What you should do> Please list every distinct username that appears with a timestamp in the forum thread below, in order of first appearance.

Start of Extracted text

You should block her number on your childrens phones and bd protecting them from this.

You would be completely unreasonable to ever allow her back into their lives.

Cynic17 · 04/05/2025 21:36

OP, why on earth would you want your children to have contact with people you dislike? Sounds as if ever is much better off 8h this situation.

South1 · 04/05/2025 21:38

I have thought about explaining to them that they are putting DC in the middle of an unhealthy dynamic and should not contact them on their phones. If they could post cards on special occasions, DC would not feel uncomfortable or conflicted about needing to respond to their text messages.

OP posts:
Candlesandmatches · 04/05/2025 21:38

Good Therapy can really help with this. And also to establish boundaries and scenarios when she does re-establish contact.

sweetpeaorchestra · 04/05/2025 21:39

I don’t think your children are missing out, I would use this as an opportunity to completely break ties with them

PassingStranger · 04/05/2025 21:41

Good riddance, why do you want to ppl like that in your life?

South1 · 04/05/2025 21:41

@Candlesandmatches Because she will re-establish contact at some point. I know it's coming. Difficult to offer an explanation to DC that doesn't leave them feeling hurt or as though they have done something wrong. It doesn't help that DH is not even 100% sure why MIL and the rest of the family have cut contact. MIL has been dishonest in the past about things we are supposed to have done and I imagine she has embellished things to bring the family on side with her.

OP posts:
South1 · 04/05/2025 21:43

We do not want them in our lives, but I feel so much anger towards them for hurting our children and don't want to carry that around anymore.

OP posts:
Bunnyisputbackinthebox · 04/05/2025 21:46

Delete and block them from dc's phones if they are under 18...
They will use /manipulate /abuse your dc via phone if they can't get to you or dh..protect your dc here op.

PenguinLover24 · 04/05/2025 21:47

Are you me? I could have written this myself!

Chungai · 04/05/2025 21:48

This is so hurtful but you are living in anxiety that she might get back in touch. She sounds like a covert narcissist.

Take the power away from her. Set your own boundaries now on what you will or won't do if she does try to get in touch. Put in place what you need to. Get ahead of it happening. You cannot control her behaviour but you can control your reaction to it.

Get some good therapy to process the hurt and abandonment.

End of Extracted text
Start of Data for review

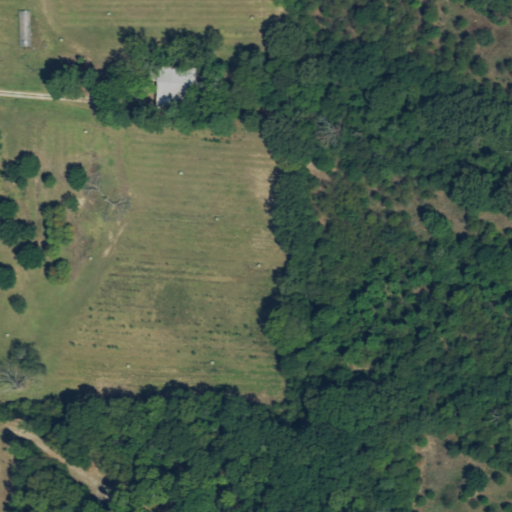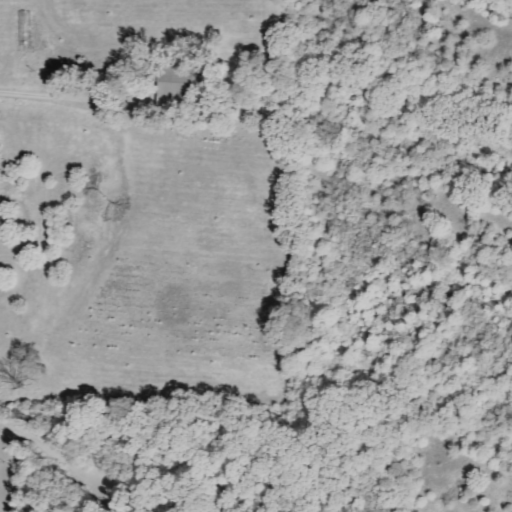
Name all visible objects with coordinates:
road: (40, 94)
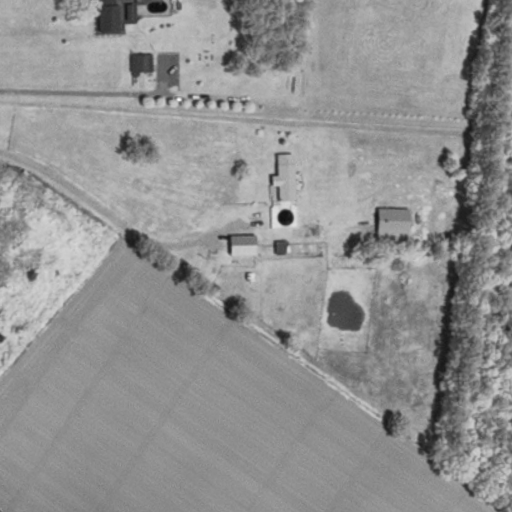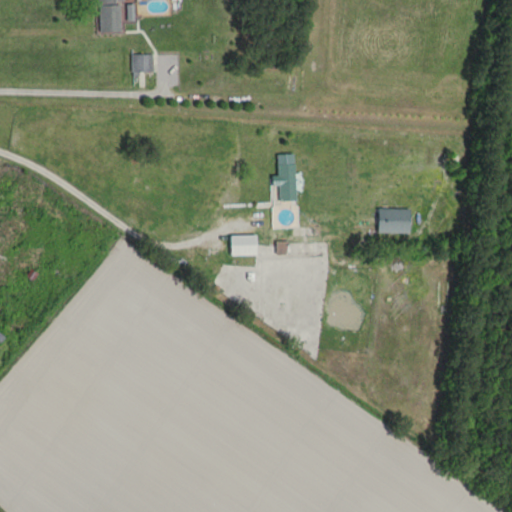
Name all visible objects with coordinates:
building: (107, 16)
building: (140, 63)
road: (87, 92)
building: (284, 178)
road: (106, 211)
building: (299, 242)
building: (241, 245)
building: (1, 338)
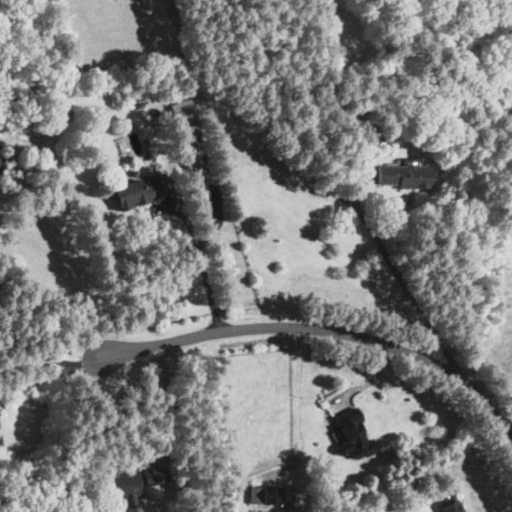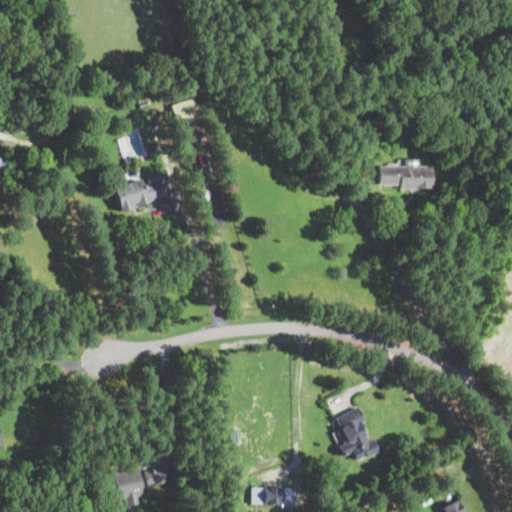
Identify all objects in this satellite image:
building: (185, 110)
building: (184, 112)
building: (345, 116)
building: (422, 133)
building: (2, 143)
building: (5, 166)
building: (133, 172)
building: (405, 174)
building: (405, 175)
building: (137, 192)
building: (137, 193)
road: (204, 267)
road: (398, 274)
road: (328, 329)
road: (49, 356)
road: (53, 372)
road: (170, 399)
building: (355, 433)
building: (354, 434)
building: (153, 475)
building: (153, 477)
building: (127, 484)
building: (126, 486)
building: (272, 495)
building: (272, 495)
building: (452, 506)
building: (451, 507)
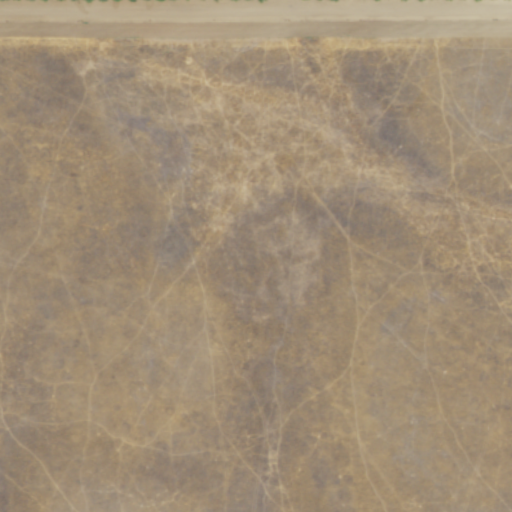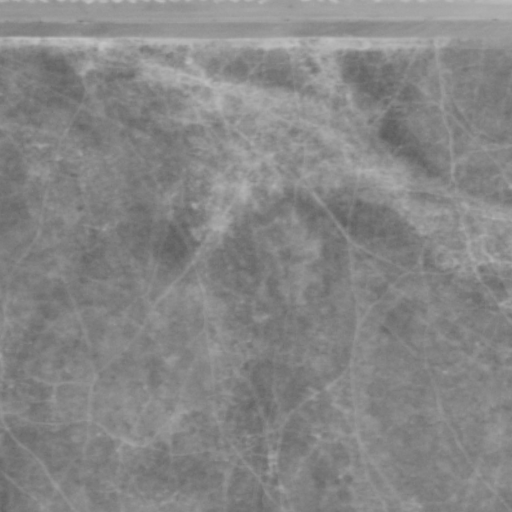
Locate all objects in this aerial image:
road: (256, 8)
road: (256, 34)
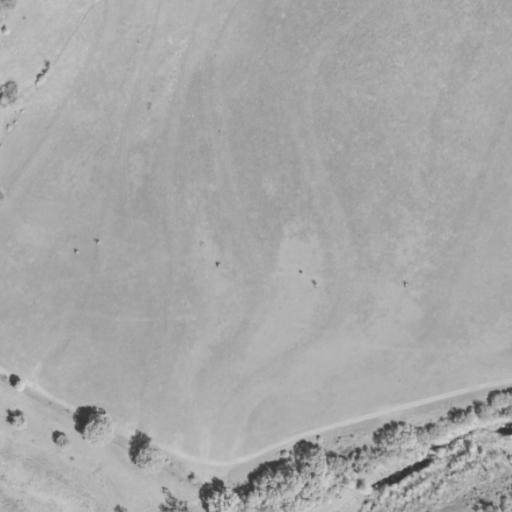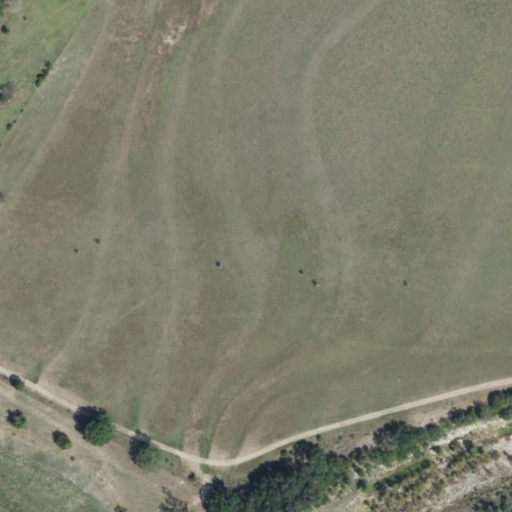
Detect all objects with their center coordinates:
road: (249, 452)
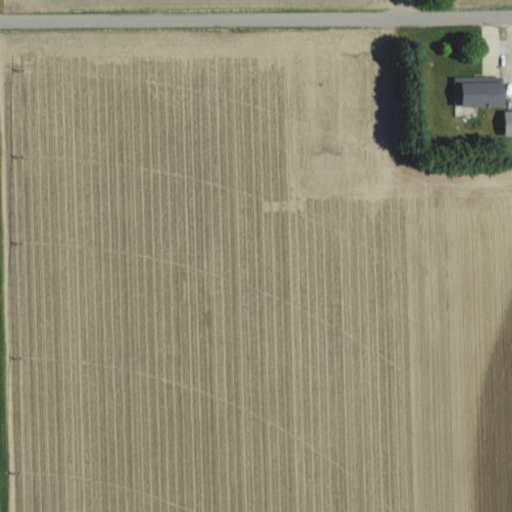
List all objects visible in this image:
road: (256, 10)
building: (484, 91)
building: (508, 121)
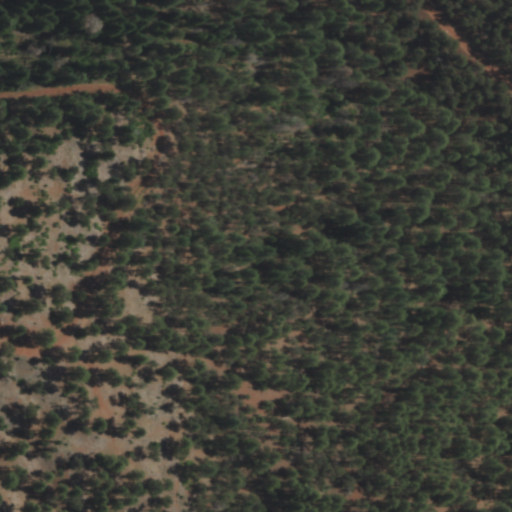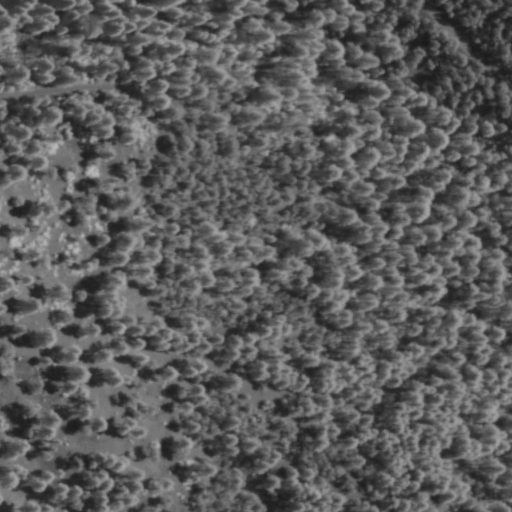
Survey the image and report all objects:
road: (13, 88)
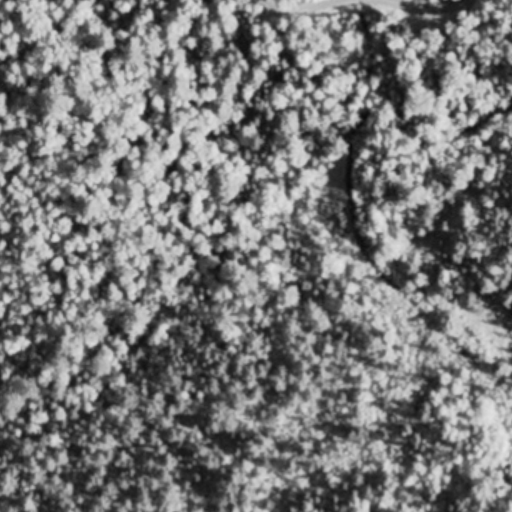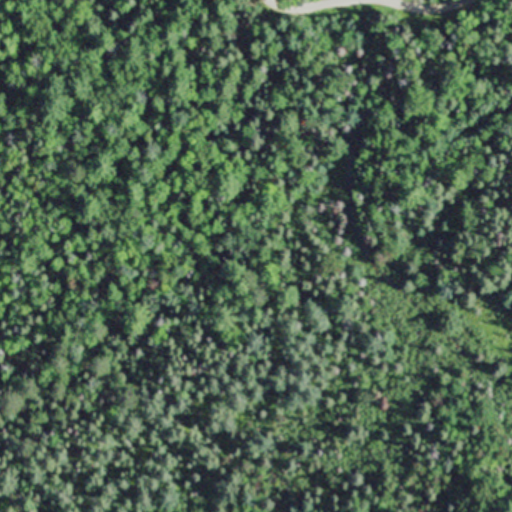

End of Data for review

Exercise solution>
Cynic17
South1
Candlesandmatches
sweetpeaorchestra
PassingStranger
Bunnyisputbackinthebox
PenguinLover24
Chungai